When you’re a parent, holidays mean a lot more than eggnog and bloody marys all day. Don’t get me wrong, they can mean that, too. But they also mean one thing for sure- that you will most definitely lie your ass off to your kids for the sake of holiday spirit. Or tradition. Or some other reason. I’m really not quite clear on it yet.
This past weekend was Easter and though I didn’t go all out giving gifts or hiding eggs everywhere or making bunny crafts (don’t worry the obscene number of grandparents and great-grandparents my daughter has tend to take care of all that anyway) I did get her a good old chocolate Easter bunny who appeared in her basket Sunday morning. (Okay, so it was some time around 10 am when she came up from watching cartoons and I remembered it was Easter and popped it on the kitchen table with a handful of plastic grass. Give me a break, I’m more and more pregnant all the time).
So she walked in and I casually said, “oh looks like the Easter bunny left you a little something.” She was ecstatic and joyous and carried the chocolate bunny around like she had just won first prize in a dawdling contest (or something else my daughter would equally rock at). But it wasn’t long before her questions started rolling in. She wanted to know how the Easter bunny got into our house, where he got the green plastic grass and also how he made it. She asked why he brought it to her in the first place and who else was he going around giving chocolate bunnies to and she also seemed to find it very unfair that he had left nothing for her father and I. Though she got over feeling sorry for us quickly when she realized we had already eaten half the reeses peanut butter cups and peanut m&m’s her grandfather gave her. Okay, fine. I ate them.
I answered her questions to the best of my ability, trying to keep it a bit vague and also not blurt out “it’s all a lie! We’re lying to you, there’s no bunny! Get with the program!” But the questions kept coming. She didn’t want to let me off the hook. She was too intrigued by this mysterious bunny going into people’s homes and leaving chocolate because let’s face it- that’s pretty freaking weird and also mildly terrifying, no?
The same was true at Christmas this past year, the first year she even really bothered paying much attention to the whole Santa thing. Like, what the hell was this guy’s deal and how do reindeer fly and are you really, really sure about all this?

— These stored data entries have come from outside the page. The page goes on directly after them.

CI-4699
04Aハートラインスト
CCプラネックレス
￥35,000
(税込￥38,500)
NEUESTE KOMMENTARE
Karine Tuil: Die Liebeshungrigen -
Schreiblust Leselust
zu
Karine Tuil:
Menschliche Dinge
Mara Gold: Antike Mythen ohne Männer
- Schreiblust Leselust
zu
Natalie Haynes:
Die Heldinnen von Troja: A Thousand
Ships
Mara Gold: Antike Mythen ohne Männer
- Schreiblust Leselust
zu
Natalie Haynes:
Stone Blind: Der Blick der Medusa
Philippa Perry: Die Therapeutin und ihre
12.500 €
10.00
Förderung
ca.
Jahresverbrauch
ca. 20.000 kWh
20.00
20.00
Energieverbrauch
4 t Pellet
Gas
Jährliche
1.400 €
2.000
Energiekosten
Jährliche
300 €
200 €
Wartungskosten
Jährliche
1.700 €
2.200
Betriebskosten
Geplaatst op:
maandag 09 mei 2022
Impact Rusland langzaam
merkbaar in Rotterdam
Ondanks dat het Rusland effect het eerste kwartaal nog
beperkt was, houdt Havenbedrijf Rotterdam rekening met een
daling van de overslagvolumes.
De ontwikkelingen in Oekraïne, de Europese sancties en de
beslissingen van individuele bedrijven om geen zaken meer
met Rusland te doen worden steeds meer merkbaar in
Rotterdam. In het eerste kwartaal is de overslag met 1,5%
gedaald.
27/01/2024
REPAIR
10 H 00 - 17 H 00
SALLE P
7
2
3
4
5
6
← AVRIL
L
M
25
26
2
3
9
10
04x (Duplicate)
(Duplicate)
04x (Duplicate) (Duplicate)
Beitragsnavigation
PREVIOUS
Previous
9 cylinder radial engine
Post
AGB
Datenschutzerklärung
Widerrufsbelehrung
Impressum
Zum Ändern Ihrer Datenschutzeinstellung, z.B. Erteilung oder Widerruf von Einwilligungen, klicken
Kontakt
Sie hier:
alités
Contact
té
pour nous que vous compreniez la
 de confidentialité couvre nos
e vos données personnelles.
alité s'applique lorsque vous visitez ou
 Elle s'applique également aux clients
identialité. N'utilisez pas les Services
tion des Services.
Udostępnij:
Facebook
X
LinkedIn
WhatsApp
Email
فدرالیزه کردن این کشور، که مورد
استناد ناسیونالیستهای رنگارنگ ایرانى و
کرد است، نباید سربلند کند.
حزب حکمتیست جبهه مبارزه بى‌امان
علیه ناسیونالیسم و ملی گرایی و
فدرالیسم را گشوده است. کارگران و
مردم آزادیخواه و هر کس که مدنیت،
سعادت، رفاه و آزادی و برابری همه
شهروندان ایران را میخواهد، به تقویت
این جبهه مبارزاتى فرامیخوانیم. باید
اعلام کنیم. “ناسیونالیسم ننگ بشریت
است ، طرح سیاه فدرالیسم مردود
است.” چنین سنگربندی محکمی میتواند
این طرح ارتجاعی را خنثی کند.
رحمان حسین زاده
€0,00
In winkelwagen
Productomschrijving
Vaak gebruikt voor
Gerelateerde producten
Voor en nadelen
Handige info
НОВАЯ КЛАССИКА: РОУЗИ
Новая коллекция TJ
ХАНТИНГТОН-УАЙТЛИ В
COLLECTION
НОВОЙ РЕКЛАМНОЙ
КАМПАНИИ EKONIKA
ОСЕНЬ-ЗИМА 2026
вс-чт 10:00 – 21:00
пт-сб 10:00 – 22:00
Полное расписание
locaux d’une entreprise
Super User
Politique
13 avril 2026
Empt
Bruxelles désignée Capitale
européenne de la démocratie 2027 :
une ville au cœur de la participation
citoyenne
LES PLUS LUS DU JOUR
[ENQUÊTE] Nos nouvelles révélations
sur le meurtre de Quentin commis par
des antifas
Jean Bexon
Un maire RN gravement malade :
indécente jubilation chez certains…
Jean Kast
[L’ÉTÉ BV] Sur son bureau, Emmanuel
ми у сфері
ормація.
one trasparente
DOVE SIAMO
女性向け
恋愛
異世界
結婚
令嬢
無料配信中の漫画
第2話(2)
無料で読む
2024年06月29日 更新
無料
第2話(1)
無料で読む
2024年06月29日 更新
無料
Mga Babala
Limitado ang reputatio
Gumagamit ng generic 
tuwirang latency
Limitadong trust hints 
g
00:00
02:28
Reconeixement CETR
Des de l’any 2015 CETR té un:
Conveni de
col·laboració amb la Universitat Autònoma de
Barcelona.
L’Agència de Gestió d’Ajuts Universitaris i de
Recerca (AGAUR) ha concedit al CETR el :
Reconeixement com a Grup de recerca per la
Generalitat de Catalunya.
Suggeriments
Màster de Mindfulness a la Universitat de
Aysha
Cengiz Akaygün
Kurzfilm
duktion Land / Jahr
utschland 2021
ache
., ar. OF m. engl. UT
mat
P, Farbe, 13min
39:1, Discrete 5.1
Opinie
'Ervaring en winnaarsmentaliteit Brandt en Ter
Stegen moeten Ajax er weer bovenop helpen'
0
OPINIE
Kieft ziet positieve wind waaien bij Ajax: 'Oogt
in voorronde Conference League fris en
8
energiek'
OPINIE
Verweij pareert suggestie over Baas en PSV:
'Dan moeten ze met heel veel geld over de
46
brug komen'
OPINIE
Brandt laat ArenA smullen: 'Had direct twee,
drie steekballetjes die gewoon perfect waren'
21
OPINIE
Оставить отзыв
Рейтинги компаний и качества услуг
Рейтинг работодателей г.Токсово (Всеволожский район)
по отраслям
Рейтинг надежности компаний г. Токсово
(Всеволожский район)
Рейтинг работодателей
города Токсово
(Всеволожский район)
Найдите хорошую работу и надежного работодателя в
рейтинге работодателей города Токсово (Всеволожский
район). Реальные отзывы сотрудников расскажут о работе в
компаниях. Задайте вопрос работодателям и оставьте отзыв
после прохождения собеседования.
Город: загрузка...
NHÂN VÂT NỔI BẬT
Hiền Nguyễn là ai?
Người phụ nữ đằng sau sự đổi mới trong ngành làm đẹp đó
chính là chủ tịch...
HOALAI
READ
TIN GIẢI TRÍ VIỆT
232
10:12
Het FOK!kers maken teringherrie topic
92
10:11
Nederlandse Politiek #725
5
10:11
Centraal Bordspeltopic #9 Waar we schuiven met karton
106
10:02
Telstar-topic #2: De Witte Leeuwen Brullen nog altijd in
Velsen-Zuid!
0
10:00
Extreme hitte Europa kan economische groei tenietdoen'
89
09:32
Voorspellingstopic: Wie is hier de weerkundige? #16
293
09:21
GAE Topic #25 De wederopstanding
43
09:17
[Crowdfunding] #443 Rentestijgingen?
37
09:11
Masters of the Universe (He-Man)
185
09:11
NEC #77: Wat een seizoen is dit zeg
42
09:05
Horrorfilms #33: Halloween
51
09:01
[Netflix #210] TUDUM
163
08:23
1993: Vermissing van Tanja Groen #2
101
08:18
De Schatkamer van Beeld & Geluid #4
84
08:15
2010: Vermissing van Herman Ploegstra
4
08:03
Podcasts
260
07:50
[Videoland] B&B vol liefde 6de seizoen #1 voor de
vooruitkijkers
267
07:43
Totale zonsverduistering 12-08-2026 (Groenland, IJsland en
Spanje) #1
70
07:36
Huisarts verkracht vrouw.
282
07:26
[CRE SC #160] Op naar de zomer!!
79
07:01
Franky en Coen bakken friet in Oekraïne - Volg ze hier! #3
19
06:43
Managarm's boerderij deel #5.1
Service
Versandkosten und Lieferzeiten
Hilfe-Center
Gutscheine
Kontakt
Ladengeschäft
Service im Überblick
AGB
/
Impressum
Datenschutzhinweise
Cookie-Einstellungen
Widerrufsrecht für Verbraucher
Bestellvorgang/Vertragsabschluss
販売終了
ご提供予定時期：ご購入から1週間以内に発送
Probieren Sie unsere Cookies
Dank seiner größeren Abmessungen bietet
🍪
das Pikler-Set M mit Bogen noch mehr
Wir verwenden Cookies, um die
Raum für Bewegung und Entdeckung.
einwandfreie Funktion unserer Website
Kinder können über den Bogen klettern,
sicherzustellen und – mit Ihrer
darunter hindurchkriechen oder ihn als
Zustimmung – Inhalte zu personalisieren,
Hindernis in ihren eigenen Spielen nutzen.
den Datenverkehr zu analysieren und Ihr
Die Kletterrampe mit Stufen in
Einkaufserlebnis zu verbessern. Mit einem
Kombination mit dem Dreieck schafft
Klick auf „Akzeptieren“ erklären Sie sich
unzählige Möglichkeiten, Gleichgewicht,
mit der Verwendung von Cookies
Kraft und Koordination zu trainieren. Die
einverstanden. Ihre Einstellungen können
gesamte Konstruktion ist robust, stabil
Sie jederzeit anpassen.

Like “for real? Not really, though, right?” or “Let me get this straight…” was how she liked to put it.
If I’m being honest (ha) the whole thing is totally weird to me and I don’t know why I keep up with these lies. My daughter has enough imagination to fuel the world without me making up freaky bunnies and bearded men. I kind of can’t wait until the day (which at this rate, I’m guessing is rapidly approaching) when I can say, “yeah… I’m the Easter bunny. And Santa. And your goldfish did not turn into a mermaid when we flushed him down the toilet. He’s dead as a doornail but his life was complete and utter crap swimming around in that mucky water that I never bothered to clean so, it’s all good. But, please don’t hate me.”